Measure the characteristics of the data
If we expect the data to be poor quality, it behooves us to gather information about data so that we know what is being ingested and whether it should be processed. Here are some characteristics that are relatively straightforward to collect and store as metadata:
- Size
- Header
- Number of columns
- Number of rows
- Means, medians, quartiles of numeric data
- Uniqueness of entries in col x
- Type inference for column x (what primitive type does the column show up as - String, Int, Double or Bool)
A corollary is that we need steps in the pipeline to act on these measurements. This is usually a stage of the pipeline that has operational responsibility - it typically occurs soon after ingestion/extraction and compares incoming data with measurements from similar events. It raises alerts and/or stops the pipeline from processing data that is deemed suspect.

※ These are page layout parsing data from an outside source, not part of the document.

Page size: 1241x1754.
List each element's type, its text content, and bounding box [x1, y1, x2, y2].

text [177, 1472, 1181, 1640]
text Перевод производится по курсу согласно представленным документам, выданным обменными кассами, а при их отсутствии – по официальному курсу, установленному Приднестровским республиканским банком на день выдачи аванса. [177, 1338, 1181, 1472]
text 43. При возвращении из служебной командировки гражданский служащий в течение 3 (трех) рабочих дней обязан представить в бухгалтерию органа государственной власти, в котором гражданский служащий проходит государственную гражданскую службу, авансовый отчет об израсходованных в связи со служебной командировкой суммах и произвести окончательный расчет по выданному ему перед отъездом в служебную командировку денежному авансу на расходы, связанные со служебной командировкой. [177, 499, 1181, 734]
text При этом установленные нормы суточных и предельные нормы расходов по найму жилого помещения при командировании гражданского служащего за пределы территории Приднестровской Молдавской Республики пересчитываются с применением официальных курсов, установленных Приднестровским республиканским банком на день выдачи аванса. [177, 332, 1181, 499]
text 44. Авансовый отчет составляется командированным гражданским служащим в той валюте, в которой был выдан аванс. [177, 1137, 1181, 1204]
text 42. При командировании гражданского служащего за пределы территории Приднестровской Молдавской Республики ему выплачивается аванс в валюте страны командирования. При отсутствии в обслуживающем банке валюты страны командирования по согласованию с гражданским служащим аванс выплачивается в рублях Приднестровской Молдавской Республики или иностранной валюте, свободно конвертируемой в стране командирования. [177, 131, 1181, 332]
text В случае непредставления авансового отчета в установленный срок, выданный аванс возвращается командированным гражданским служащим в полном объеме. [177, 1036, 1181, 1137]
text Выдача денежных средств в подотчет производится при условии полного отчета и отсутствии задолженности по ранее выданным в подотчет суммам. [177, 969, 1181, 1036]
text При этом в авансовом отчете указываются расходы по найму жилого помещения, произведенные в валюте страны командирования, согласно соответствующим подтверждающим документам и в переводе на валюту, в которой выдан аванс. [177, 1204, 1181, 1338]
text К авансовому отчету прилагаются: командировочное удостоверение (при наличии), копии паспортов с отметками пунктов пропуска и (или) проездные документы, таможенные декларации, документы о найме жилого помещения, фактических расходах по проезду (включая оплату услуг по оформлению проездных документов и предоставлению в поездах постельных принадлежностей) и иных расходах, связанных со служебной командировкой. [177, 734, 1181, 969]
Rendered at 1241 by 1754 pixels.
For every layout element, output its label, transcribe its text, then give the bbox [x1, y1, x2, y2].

Normalise and enrich the data
Have a transformation step to normalize the data to formats and schemas the pipeline can expect. The sorts of normalising transformations that fit this step include:
- Standardising file and character encodings (use command line tools like
file
andiconv
) - Transforming different date and time formats
- Standardising separators, padding etc. (this also allows for detection of mangled quoting in CSVs for example)
Maintain provenance information
Information pertaining to the provenance of data in the system enables the ability to trace or backtrack through transformations. It helps with diagnosing issues but also with definitively being able to answer questions about when and from where, data entered any stage of the pipeline. The next principle follows on quite naturally from this.
Keep the data immutable
At every step in the pipeline, source data should always be available exactly as it was first encountered. This will address:
- Concerns around processing corrupt or otherwise mangled data
- Easier and faster debugging or troubleshooting
- The ability to re-run any component or stage of the pipeline in isolation
This will mean storing multiple copies of data but the copies should have different contexts (typically corresponding to the stages of the pipeline).
Monitor information loss
As data traverses the pipeline it can lose information. This should not be accidental. Consciously allow this to happen, or not.
Hopefully these principles are thought provoking and help provide some structure. They are not a complete set by any means - please be in touch if you see errors or have suggestions for improvements. I recommend Mark Hibberd's Lake, Swamp or Puddle: Data Quality at Scale for more on the topic.